Pour que les agriculteurs cessent d’être de « parfaits inconnus »

Gabrielle Halpern, philosophe

OPINION. La philosophe Gabrielle Halpern déplore la méconnaissance du travail de la terre, l'instrumentalisation des enjeux agricoles et la réduction du sujet à sa catégorie statistique. Or, le lien qui unit la société et les gens qui la nourrissent dépasse toutes ces dimensions. Affaibli, il doit être renouvelé.

Publié le 27-01-2024 par Gabrielle Halpern, philosophe

« Il est tout de même bizarre que ces hommes qui se sont donné du mal pour fabriquer la nourriture que tu manges, les vêtements que tu portes ou la maison que tu habites, toutes ces choses essentielles pour ta vie, soient tous de parfaits inconnus », écrivait l'auteur japonais Genzaburô Yoshino dans le livre Et vous, comment vivrez-vous ?, publié en 1937. Depuis cette année, la situation s'est-elle vraiment améliorée ? Il semblerait au contraire que ce contact perdu dans la chaîne de valeur perdure et que les blocages actuels des agriculteurs en colère en soient l'un des tristes symptômes.
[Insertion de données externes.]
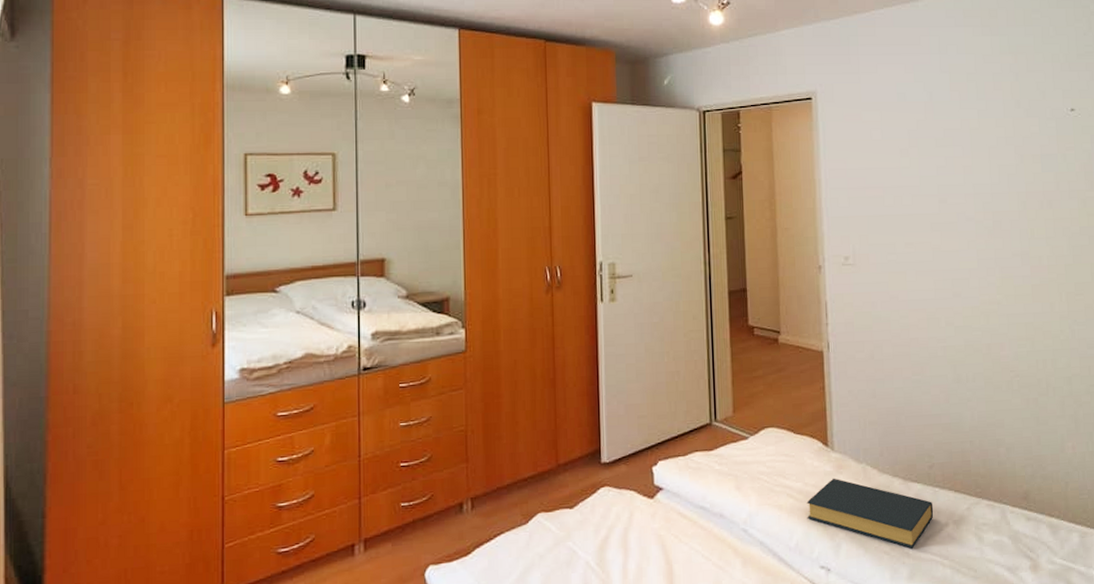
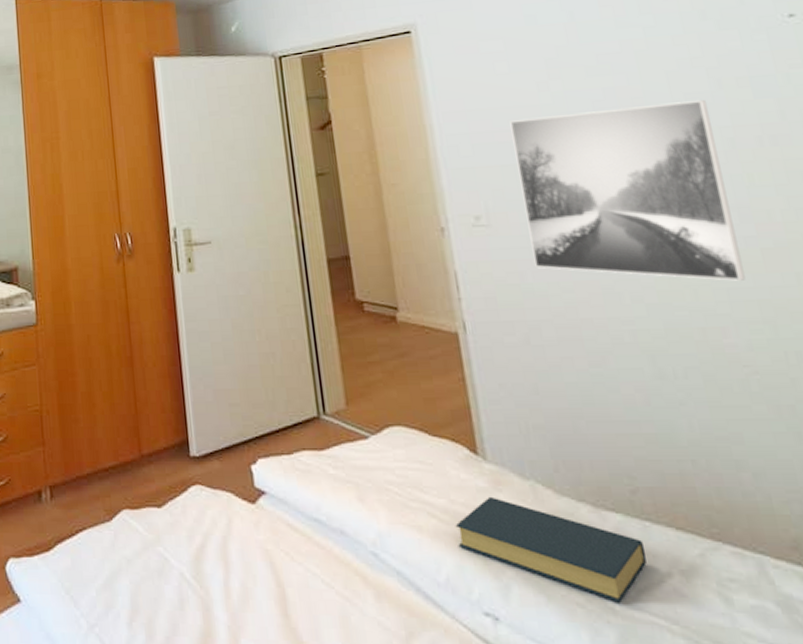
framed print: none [878,171,1020,309] -> present [509,100,746,281]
En réalité, la crise que nous traversons n'est pas seulement économique, financière, sociale, écologique, institutionnelle, territoriale ou politique ; ce que nous vivons, c'est avant tout une crise de notre rapport à la réalité, comme si les liens avaient été rompus entre la nature et la société, entre les agriculteurs et les consommateurs. Combien d'enfants pensent-ils que les carottes râpées poussent dans les placards ? Il suffit de se rendre au Salon de l'agriculture pour le constater chaque année : si ce salon annuel n'existait pas, beaucoup de gens n'auraient pas vu une vraie vache de leur vie. « Comment donner un sens à sa vie si on ne prête pas attention à son alimentation ? C'est le départ de tout », pour reprendre les mots de Guillaume Gomez, ambassadeur de France pour la gastronomie, l'alimentation et les arts culinaires (1).